Supermarket leftovers become treats for zoo animals

Summary

Supermarket chain Delhaize will supply animals at the Planckendael park in Mechelen with leftover fruits and vegetables

Feeding time

The subject of food waste comes up from time to time, and there’s no shortage of initiatives to combat the problem, from supermarkets donating to food banks to court cases over dumpster-diving to supermarkets refusing to re-stock shelves with new products before the old ones are sold out.
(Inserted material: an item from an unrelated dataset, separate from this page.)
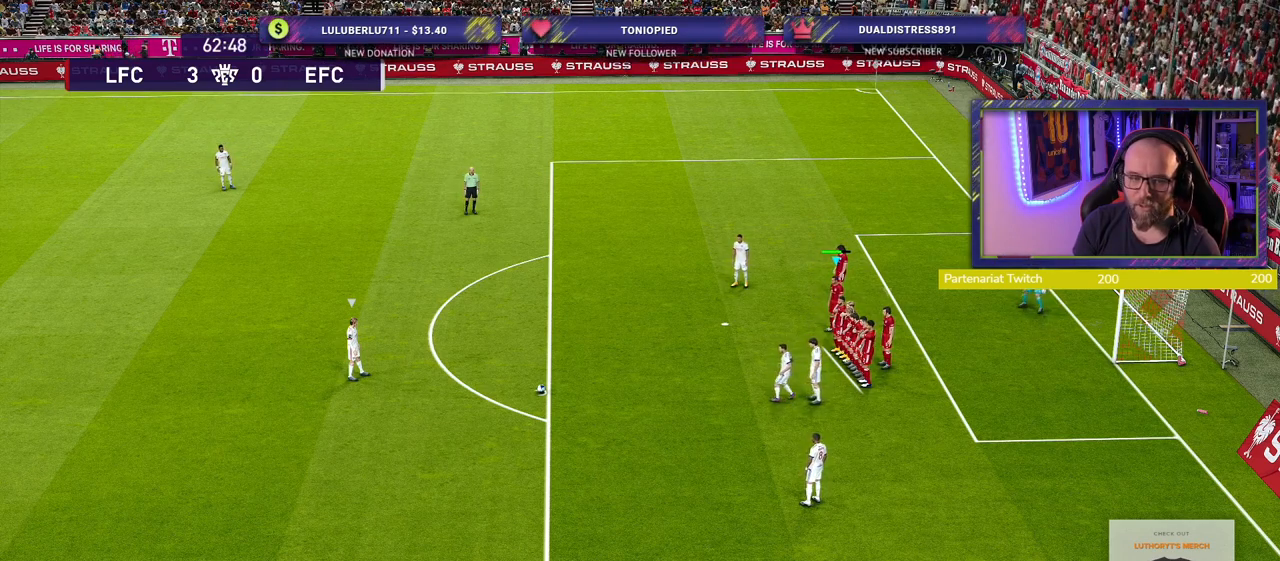
{"buttons": [], "left_stick": "center", "right_stick": "center", "events": []}
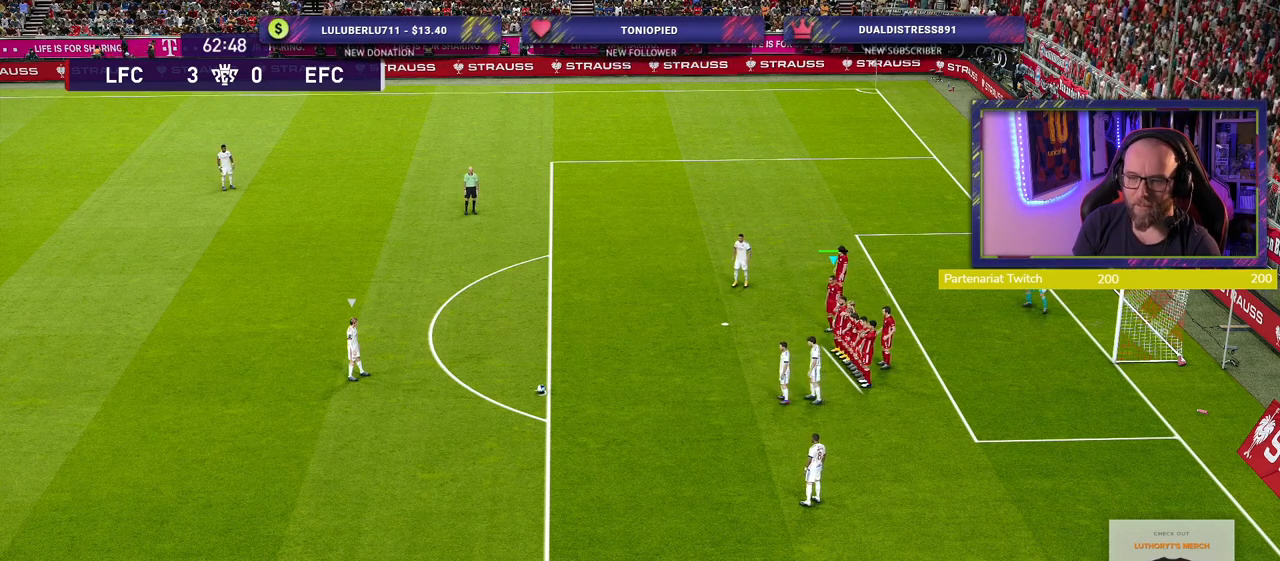
{"buttons": [], "left_stick": "center", "right_stick": "center", "events": []}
The latest in a long line of great ideas comes from Delhaize, which will supply the Planckendael animal park in Mechelen with leftover fruits and vegetables for the animals. “We’ve been working for years with food banks and local organisation to share unsold products with people who need help, while fighting the problem of food waste,” a spokesperson for the chain said.

The company’s priority remains aid to humans, but there are categories that the federal food safety agency has decreed many not be passed on for human consumption, such as products that are expired.

In the case of Planckendael, the produce is over-ripe or bruised, for example, which doesn’t appeal to humans. An elephant, however, is less likely to be picky.  The plan aims to deliver 20 tonnes of fruit and vegetables a year – which would otherwise end up in landfill – and forms part of the supermarket’s target to find a good home by 2020 for 100% of all food waste.